Besides touching on reports from the fraught, history-making days of his presidency, the book includes lighter dispatches, including reports of the three birthdays Kennedy celebrated as president:

 

MAY 29, 1961: 

President celebrates birthday

BOSTON-President John F. Kennedy celebrated his 44th birthday this evening with a dinner at the Boston Armory. Several of New England's Democratic leaders as well as Richard Cardinal Cushing, archbishop of Boston, attended the event.

By way of explaining his pending trip to France, Kennedy entertained the gathered dignitaries with an eloquent recitation of the history of Franco-American relations. The president intends to meet with French President General Charles de Gaulle to nurture "the close relationship which must exist between France and the United States if the cause of freedom in the Atlantic community is to be preserved."

Kennedy looks forward to traveling to France "with the good wishes of all of our citizens of our country as we pay a visit to an old friend." However, his subsequent trip to Vienna will lack the same spirit of diplomatic bonhomie.

In Vienna, Kennedy intends to sit down with Soviet Premier Khrushchev, with whom Kennedy has been exchanging increasingly tense communications. Relations have become strained over such issues as Cuba and the Congo. On President Kennedy's part, he intends to "go as the leader of the greatest revolutionary country on earth."

The president concluded with an expression of thanks to the crowd, which included some of his staunchest supporters. He also quoted orator William Lloyd Garrison, copping a sentiment he will carry with him on his trip overseas: "I am in earnest, I will not equivocate, I will not excuse, I will not retreat a single inch, and I will be heard."

 

MAY 20, 1962: 

Marilyn Monroe Treats JFK to Special 'Happy Birthday'

NEW YORK-Fifteen thousand people attended President Kennedy's birthday celebration at Madison Square Garden last night-and 15,000 jaws dropped to the floor during a performance by Marilyn Monroe.

Monroe walked onto the stage and sang "Happy Birthday," turning the normally innocuous song into a something out of a burlesque show. Wearing a skintight, flesh-colored, rhinestone-studded dress, America's most popular sex symbol sang "Happy Birthday" with a breathy, sultry delivery, concluding, "Happy birthday, Mr. President, happy birthday to you."

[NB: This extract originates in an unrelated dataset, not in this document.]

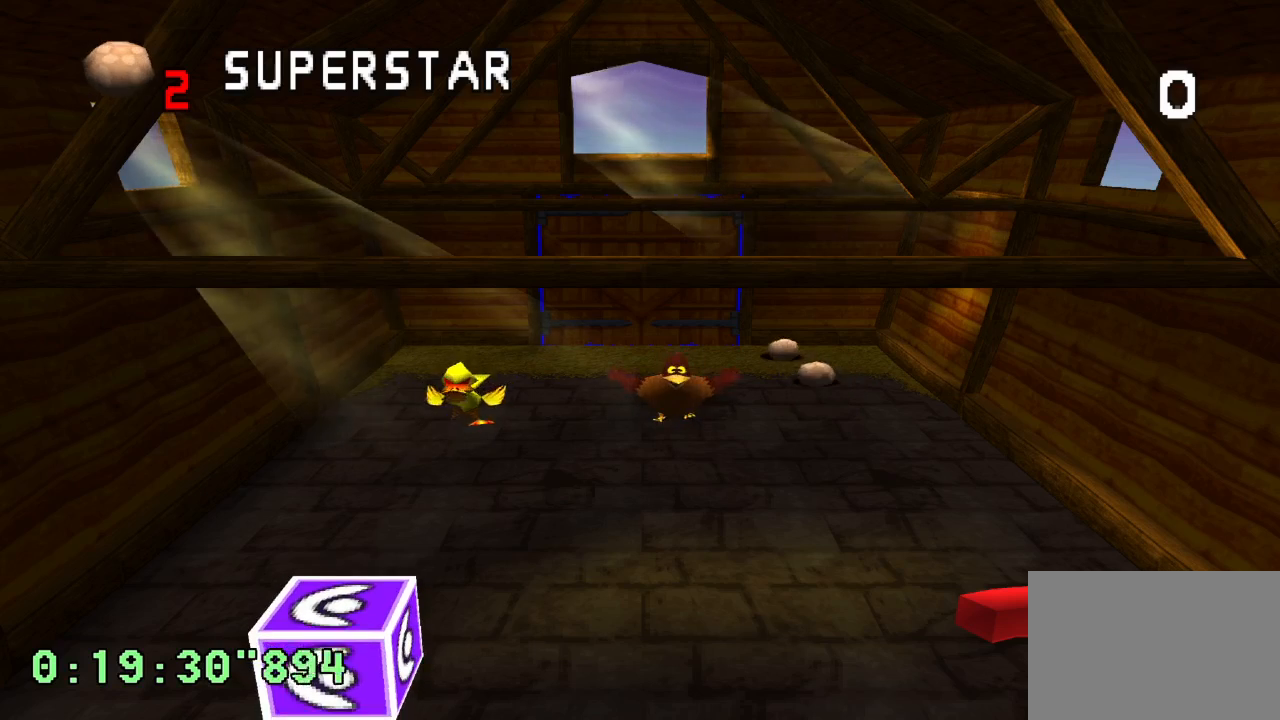
{"buttons": [], "left_stick": "center", "right_stick": "center", "events": []}
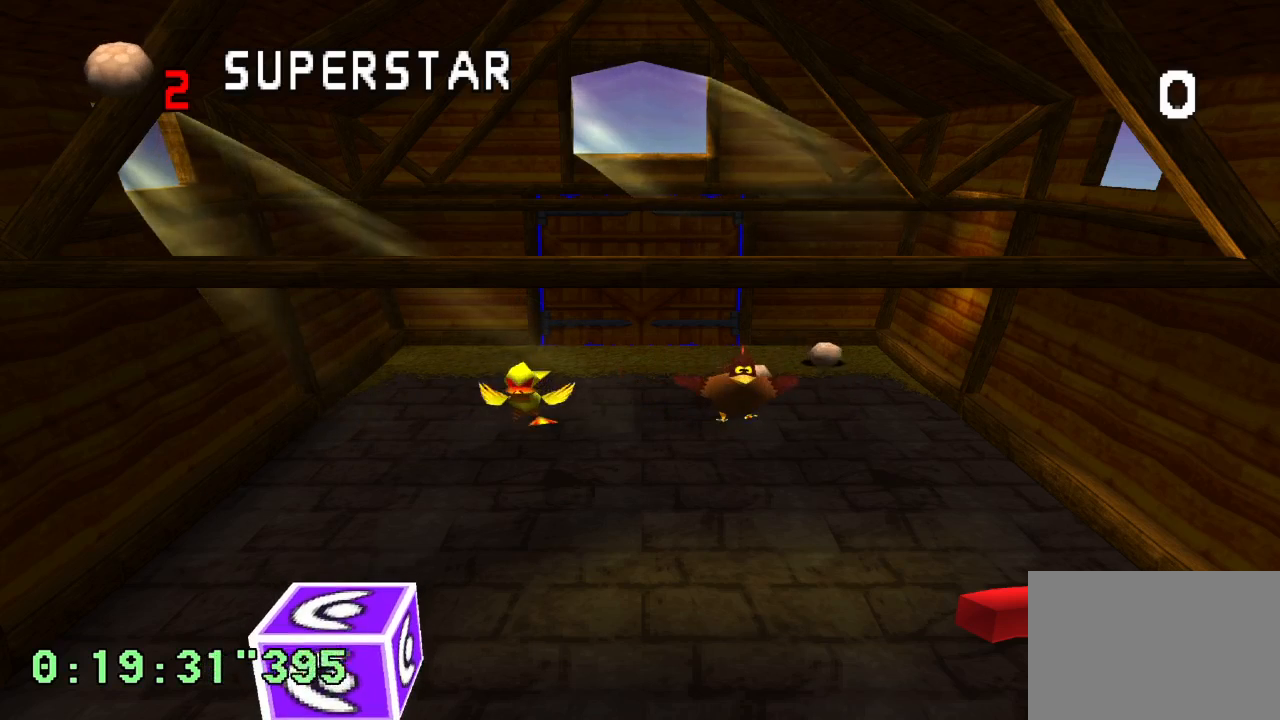
{"buttons": [], "left_stick": "center", "right_stick": "center", "events": []}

"Monroe then sang six lines of "Thanks for the Memories," with the words changed for Kennedy:

Thanks, Mr. President,

For all the things you've done,

The battles that you've won,

The way you deal with U.S. Steel

And our problems by the ton,

We thank you . so much."

Following the performance, two men carried a giant cake onto the stage. Kennedy then took the stage and addressed the crowd. "I can now retire from politics," he joked, "after having had 'Happy Birthday' sung to me in such a sweet, wholesome way." The crowd erupted in laughter.

 

MAY 30, 1963: 

Happy Birthday, Mr. President!

WASHINGTON, D.C.-President Kennedy celebrated a festive 46th birthday yesterday, enjoying cake and good cheer with staff in the White House's Navy Mess Hall.

In the evening, the president was joined by the first lady, brothers Robert and Edward, and about 20 of his closest friends and associates on board the presidential yacht Sequoia. Guests enjoyed a feast of crabmeat ravigotte, roast beef, and asparagus hollandaise. The dessert, a special creation for the event, was Bombe President with chocolate sauce. Guests toasted the president's health with glasses of 1955 Cuvee Dom Perignon."

The day was not all play and no work, however. Civil rights issues remained at the top of Kennedy's agenda, as he organized a meeting with business leaders to sit down and discuss the difficulties minorities face with regard to equal employment and access to public facilities and services. The meeting is scheduled for June 4 at the White House.